Original post made
on Nov 3, 2007
Stacey is my wonderful mommy! When she was around, it really felt like she was god, always waching over me. She understude everything about me, and how I felt, even though she wasn't me! She was just so incredible, I can't even explain it in words!
Eva Solnick her 12 year old daughter
Eva, I am very sorry about your Mom.
Stacey was my teacher, my employer, my cheerleader, my sounding board and confidant, my inspiration and my friend. She looked out for me and believed in me when no one else did.

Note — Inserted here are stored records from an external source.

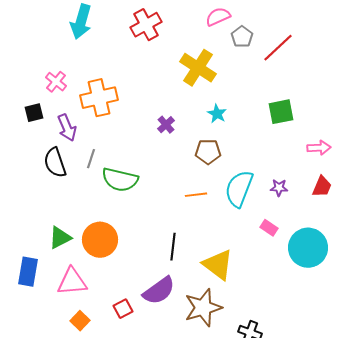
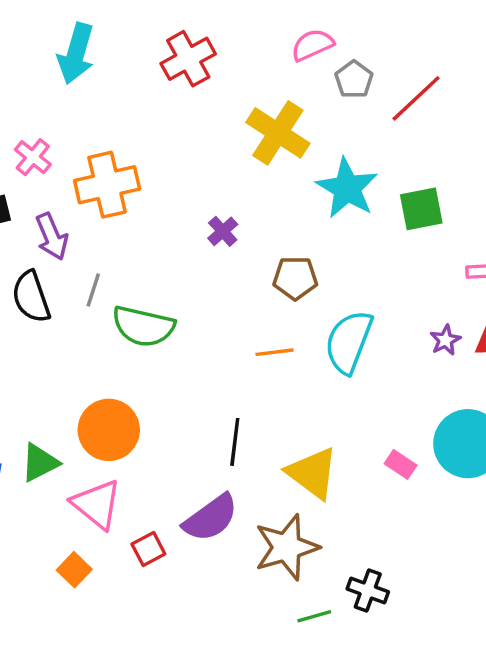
cyan star: (217, 114) -> (347, 188), moved, size x1.8
purple star: (279, 188) -> (445, 340), moved, turned -30
pink rectangle: (269, 228) -> (401, 464), moved
green triangle: (60, 238) -> (40, 463), moved
pink triangle: (72, 282) -> (97, 504), moved, turned 44

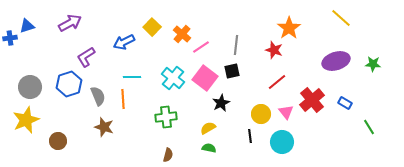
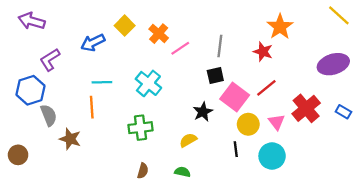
purple arrow: (70, 23) -> (32, 21), turned -135
pink square: (205, 78) -> (235, 97), moved
gray semicircle: (98, 96) -> (49, 115), moved
green semicircle: (209, 148) -> (182, 172), moved

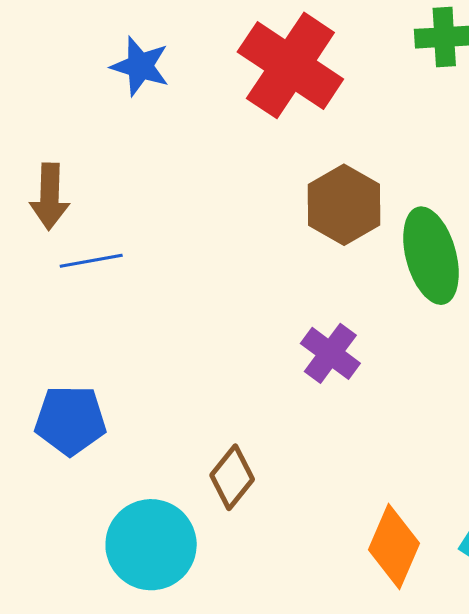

It was solely because of her that I went into teaching young children.
Her devotion to Aaron, Eva and Noah was profoundly moving.
Her voice haunts me even today when I play with the toddlers in my classroom and I hear my own voice hit a pattern of inflection I have heard nowhere else and realize that, even though I'm not family, a part of her will follow me for the rest of my life. Stacey was a beautiful person and I miss her.
Hélas what saddening news I have come upon of late - 12 july 2014
by chance? I don't think Stace would have said it was any more than me.
Stacey was a great love of my life in our early twenties.
Glad to she became a mom, a wife, and well, a great community member.
Could she have been anything else?
Having met her at Stanford in 1977-78 as an undergrad (hope my dates are right), we shared a lot together. I knew briefly her parents, we lived more or less together but she was finishing her studies. Then things diverged and she went off to L.A. and me to europe.
She taught me to appreciate life through dance. She took me to dance concerts of the day, and I discovered much that I would never have know had she not been in my life.
We shared music, literature and humanitarian and spiritual interests ... as well as our love...
Later, drifting apart after a 4 year relationship, I had to let her go to go on. She started new things and built a life.
But I never forgot her -- who could !!! ?
I once tuned in to MTV on the TV and there she was in a David Bowie clip -- zooming across the staged scene. I was so happy for her, so amazed she had managed that.
With the internet today we can get so amazed and have our heart broken.
This news is a case of the latter and I shed many tears even learning of her passing 8 years after the fact has created a bit of a hole in me.
Hélas, we all go on and I hope to see here again someday somewhere else over the rainbow ;)
Long live Stacey
wherever you are
Hope to those who have had the chance to spend years with you
You gave them one of life's great gifts
Take little sister wherever you are !!!